In 2009 an official update charting the descendants of Confucius, “The Top Family on Earth,” was completed in China’s Shandong Province, where Confucius was born 2,560 years earlier. Acc
ording to the revised tree, the ancient advocate for peace and social harmony fathered eighty-three generations numbering some two million individual descendants. (An earlier revision in 1937 counted only 600,000 descendants. The new version was the first to include women, overseas family members, and ethnic minorities, like seventy-one-year-old Muslim Kong Xiangxian from Yunnan Province. At the time of the update, the pantheon of Confucius’s living offspring included the childless ninety-year-old Kong Demao, the only direct descendent of Confucius in mainland China, and sixteen-year-old James Hung of West London, grandson of a clan elder and a big fan of Manchester United.)
In New Zealand’s Maori culture, there is a specialized lexicon for talking about families through time.
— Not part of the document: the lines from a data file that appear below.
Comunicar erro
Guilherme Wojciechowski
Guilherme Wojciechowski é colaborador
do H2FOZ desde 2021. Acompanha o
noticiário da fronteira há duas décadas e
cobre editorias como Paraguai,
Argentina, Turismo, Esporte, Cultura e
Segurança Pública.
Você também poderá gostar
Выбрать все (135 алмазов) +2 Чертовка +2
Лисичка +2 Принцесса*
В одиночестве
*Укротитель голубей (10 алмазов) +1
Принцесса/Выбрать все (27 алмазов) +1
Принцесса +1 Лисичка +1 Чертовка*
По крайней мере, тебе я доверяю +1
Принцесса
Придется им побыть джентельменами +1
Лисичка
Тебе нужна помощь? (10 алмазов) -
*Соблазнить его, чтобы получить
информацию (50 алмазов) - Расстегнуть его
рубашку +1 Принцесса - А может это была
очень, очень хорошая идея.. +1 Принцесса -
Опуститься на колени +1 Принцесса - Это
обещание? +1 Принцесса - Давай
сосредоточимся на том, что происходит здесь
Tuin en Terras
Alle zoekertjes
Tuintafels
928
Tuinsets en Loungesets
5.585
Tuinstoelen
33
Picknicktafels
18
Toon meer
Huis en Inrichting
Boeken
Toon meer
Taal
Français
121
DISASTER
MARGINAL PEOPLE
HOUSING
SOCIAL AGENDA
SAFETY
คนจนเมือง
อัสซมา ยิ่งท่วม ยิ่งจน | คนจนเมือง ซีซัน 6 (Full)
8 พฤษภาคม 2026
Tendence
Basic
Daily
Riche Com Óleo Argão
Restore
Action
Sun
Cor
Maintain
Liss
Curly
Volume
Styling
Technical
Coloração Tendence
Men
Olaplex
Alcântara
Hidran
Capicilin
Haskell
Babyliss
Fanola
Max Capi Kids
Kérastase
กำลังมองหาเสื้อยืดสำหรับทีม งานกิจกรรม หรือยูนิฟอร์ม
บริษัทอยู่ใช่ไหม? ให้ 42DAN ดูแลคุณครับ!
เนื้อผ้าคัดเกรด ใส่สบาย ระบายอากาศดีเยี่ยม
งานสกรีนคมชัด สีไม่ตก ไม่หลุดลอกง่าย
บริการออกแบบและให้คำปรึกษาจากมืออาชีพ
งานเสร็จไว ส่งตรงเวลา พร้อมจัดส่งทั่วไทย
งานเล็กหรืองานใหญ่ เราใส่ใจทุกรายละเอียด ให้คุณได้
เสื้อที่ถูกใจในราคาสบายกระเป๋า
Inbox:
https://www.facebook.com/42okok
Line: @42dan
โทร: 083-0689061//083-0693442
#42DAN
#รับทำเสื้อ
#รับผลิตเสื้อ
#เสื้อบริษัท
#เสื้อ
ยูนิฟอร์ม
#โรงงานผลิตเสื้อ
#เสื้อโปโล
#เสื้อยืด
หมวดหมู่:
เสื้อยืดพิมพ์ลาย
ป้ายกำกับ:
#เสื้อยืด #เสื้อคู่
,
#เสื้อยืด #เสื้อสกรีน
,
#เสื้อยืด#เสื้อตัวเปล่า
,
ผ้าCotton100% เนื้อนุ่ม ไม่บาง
Whakapiri is what Maori do when they work out what ancestors they have in common with others. The recitation of genealogy and stories that are passed from one generation down to the next is called whakapapa. It’s said that if a Maori learns his genealogy, he will be able to trace his way back through the millennia, person by person, to when his ancestors first arrived in New Zealand.
Many cultures in Africa have an equally strong oral tradition. In West Africa the griot is the person who memorizes all the histories and carries the group’s identity. In Somalia children under the age of ten learn their genealogy by heart—their lineage, their subfamily, and the larger clan group to which they belong for ten generations back.
Oddly, the critics of genealogy have little to say about the traditional role that the activity plays in other cultures. Yet it’s useful to recognize that people all over the world not only think quite deeply about who their ancestors were but also develop different strategies for preserving information about them. One of the biggest assumptions that lurks beneath all the criticism of genealogists is that the decay of information over the years is a natural erosion and that there’s something fussy or unnatural about interfering with it. But this is a sweeping assumption to make about a complicated state of affairs. There is nothing inevitable or organic about the informationscape we live in—it is not a landscape.